Is HIV/AIDS funding distorting health priorities in ways that actually harm efforts to improve public health? If so, how? These are questions I have wondered about for a long time. In 2008, the U.S. government spent $283 million dollars in Uganda on the HIV/AIDS sector via the President’s Emergency Plan for AIDS Relief (PEPFAR). In the same year, the Ugandan government spent approximately $180 million on the entire health sector. What impact does PEPFAR levels of donor funding for HIV/AIDS have on the recipient country’s health priorities? On the amount of money spent on other health issues? On the number of doctors that work in primary care?
Tapiwa Gomo of Newsday writes:
” … The UNAIDS projects that by 2015, the annual resource needs will reach $54-57 billion (a total of approximately $172 billion in three years) which could avert 2,6 million new infections and 1,3 million deaths. Still this is not enough to cater for the 33 million people living with the virus today.
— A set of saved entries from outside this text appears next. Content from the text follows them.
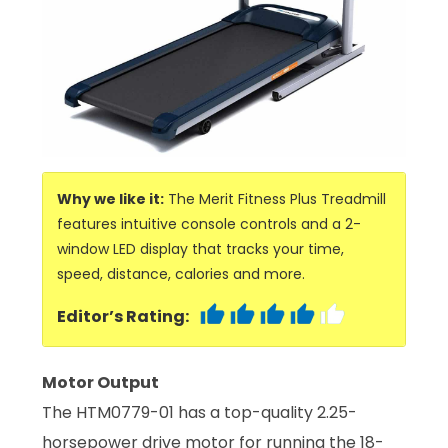
Why we like it:
The Merit Fitness Plus Treadmill
features intuitive console controls and a 2-
window LED display that tracks your time,
speed, distance, calories and more.
Editor’s Rating:
Motor Output
The HTM0779-01 has a top-quality 2.25-
horsepower drive motor for running the 18-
As a result of the presence of such huge financial figures, the HIV and Aids industry has uncontrollably grown in size and budget, thanks to the generous donors who can finance anything or anyone as long as there is an HIV and Aids dimension in the proposals.
However, what concerns some experts is that the impact of this colossal and resource-guzzling industry is not parallelled by results on the ground, in addition to the damage it has caused on the public health sector especially in Third World countries...”
The article in full can be found here.
I only have speculative and anecdotal evidence pointing to negative side effects of gargantuan HIV funding, but I am currently working on a project that I hope will provide more quantitatively sound evidence. More on this as the project comes along.